Nilai tukar rupiah berada di posisi Rp14.355 per dolar AS pada perdagangan pasar spot Kamis (9/7) pagi. Posisi tersebut menguat 0,38 persen dibandingkan perdagangan Rabu (8/7) sore di level Rp14.410 per dolar AS.

Pagi ini, mayoritas mata uang di kawasan Asia terpantau menguat terhadap dolar AS. Dolar Singapura menguat 0,01 persen, dolar Taiwan menguat 0,05 persen, won Korea Selatan, menguat 0,13 persen dan peso Filipina menguat 0,13 persen.

Yuan China juga mengalami penguatan 0,15 persen, diikuti ringgit Malaysia yang menguat 0,16 persen dan baht Thailand menguat 0,04 persen.

Sementara pelemahan terjadi pada mata uang rupee India yang melemah 0,11 persen dan yen Jepang yang melemah 0,07 persen.

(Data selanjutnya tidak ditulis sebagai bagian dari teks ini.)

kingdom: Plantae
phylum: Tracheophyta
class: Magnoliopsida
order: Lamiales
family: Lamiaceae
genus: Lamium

Adapun mayoritas mata uang di negara maju masih bergerak variatif terhadap dolar AS. Poundsterling Inggris melemah 0,03 persen dan dolar Kanada melemah 0,01 persen. Sebaliknya dolar Australia menguat 0,04 persen dan franc Swiss menguat 0,05 persen.

Kepala Riset Monex Investindo Ariston Tjendra mengatakan pergerakan rupiah hari ini dipengaruhi oleh potensi pemulihan ekonomi di tengah pandemi yang memberikan sentimen positif ke aset berisiko.

Beberapa data ekonomi yang dirilis pagi ini, kata Ariston, menunjukan adanya tanda-tanda pemulihan ekonomi.

"Seperti data pesanan mesin Jepang bulan Mei yang meningkat 1,7 persen dibandingkan bulan sebelumnya yang menunjukkan penurunan, dan data Indeks Harga Konsumen dan Produsen China yoy untuk bulan Juni yang menunjukkan perbaikan," ujarnya kepada CNNIndonesia.com.

Pagi ini indeks saham Asia terlihat bergerak positif. Meski demikian, peningkatan laju penularan covid19 global masih akan membebani pergerakan aset berisiko.

"Rupiah berpotensi ikut menguat terhadap dollar AS, dengan kisaran Rp14.350-14.500," tandasnya.